Пошел он нахуй. Надеюсь, он сгниет в самых глубоких ямах ада.

Тишина в комнате тяжело давит мне на плечи, так же как и отсутствие зрения. Я прерывисто выдыхаю и продолжаю смотреть на дверь несмотря на то, что ни черта не вижу, и как раз в тот момент, когда я пытаюсь убедить себя, что все это у меня в голове, дикое рычание разносится по моей камере пыток.

Моя спина выпрямляется, а глаза расширяются от страха. Тут действительно кто-то есть, но, черт возьми, это рычание было каким угодно, только не человеческим. Это было почти… животное, но это не могло быть правдой. Ни одно животное не смогло бы прокрасться по этому искореженному старому замку и распахнуть тяжелые двери подземелья, верно? Потому что это было бы безумием.

Рычание звучит снова, на этот раз чуть ближе, и в моем горле образуется комок.

О черт. О черт. О черт.

Меня сейчас загрызут. Представляю, как острые когти прорежут мою кожу, как масло. По крайней мере, это дерьмовое шоу наконец-то закончится. Кем бы ни была эта тварь, она может убить меня, и, надеюсь, сделает это быстро. Если это действительно животное, то, по крайней мере, я умру гуманно, а не подвергнусь пыткам со стороны одного из братьев. Не будет никаких извращенных интеллектуальных игр, никакого расчетливого терзания мое плоти, никаких мучений, просто животное, разрывающее меня в клочья.

Черт.

Я закрываю глаза и дышу, ожидая неизбежного. Медленно вдыхаю. Медленно выдыхаю. И повторяю.

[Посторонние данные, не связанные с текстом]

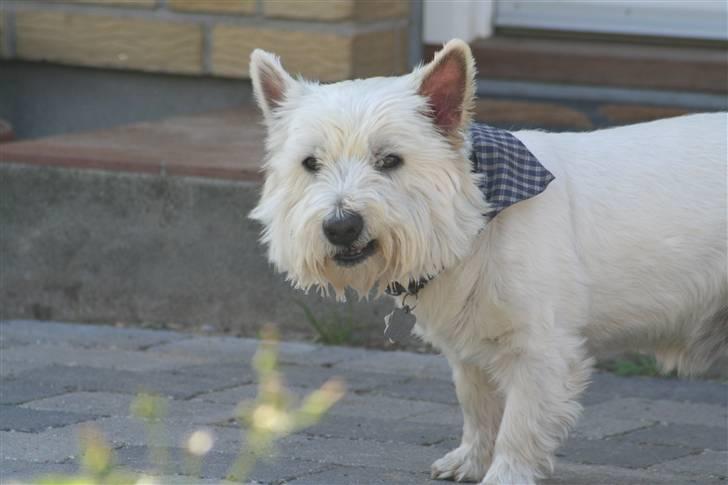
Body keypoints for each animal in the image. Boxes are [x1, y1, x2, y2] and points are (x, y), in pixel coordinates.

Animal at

Животное придвигается немного ближе, и я чувствую его горячее дыхание на своих ногах, прежде чем-то же свирепое рычание снова пронзает меня. Что бы это, блядь, ни было, оно злое, и мое присутствие здесь явно разозлило его.

Проходит мгновение, и я чувствую горячее дыхание, приближающееся к моему колену, и я замираю как можно неподвижнее, пока он пытается разглядеть меня получше, но в мгновение ока дыхание пропадает. Я слышу шорох, доносящийся из-за открытой двери, прежде чем по длинному коридору раздаются мягкие шаги.

Я сижу неподвижно, отказываюсь отводиться глаза от большой двери, в то время как сердце бешено колотится в груди.

Что это, черт возьми, было?

Смятение разливается по моим венам, когда это ужасающее чувство в моем животе, кажется, медленно исчезает. Я не чувствую на себе взгляда, и я чертовски уверена, что больше не чувствую чьего-либо присутствия в комнате, хотя дверь остается широко открытой.

Конечно, эта маленькая игра еще не закончена. Они бы просто так не ушли. Они умнее этого, но тогда, возможно, это еще один из их нелепых тестов. Искаженные слова Маркуса, сказанные за обеденным столом, возвращаются ко мне, преследуя меня своим дьявольским подтекстом. ‘Когда придет время играть, тебе лучше быть готовой. Девушкам, которые нам отказывают, не часто нравится то, что происходит дальше. ’

Страх тяжело давит мне на грудь. Если дверь оставили открытой, то это должно быть именно то, о чем он говорил. Они хотят, чтобы я играла в их игру. Они хотят, чтобы мое любопытство взяло верх надо мной. Они хотят, чтобы я попыталась сбежать, но, с другой стороны, они также чертовски ясно дали понять, что со мной произойдет, если я попытаюсь сбежать. Что бы я ни делала, добром для меня это не кончится.

Оставаться здесь — значит не соблюдать их правила. Это значит не играть в их игры и оказаться в мире дерьма. Но, выходя за эту дверь, я подвергаю себя тому новому аду, который они для меня приготовили.

Черт.

Может быть, будет лучше, если я покончу с этим, независимо от того, насколько сильно я не хочу участвовать в их играх. Я слишком ценю свою жизнь, и если есть способ, которым я могу пройти через это, то точно им воспользуюсь.

Я разжимаю руки вокруг ног, выпрямляюсь из скрюченного положения, в котором находилась. Но сколько бы я ни двигалась, жесткость моих мышц отказывается расслабляться.

Схватившись за шелковое платье, я натягиваю его обратно через голову, не желая покидать свою гребаную маленькую камеру пыток без одежды. По-прежнему ничего не видно, и я медленно шаркаю к краю кровати, надеясь, что мое чутье верно, что животное ушло.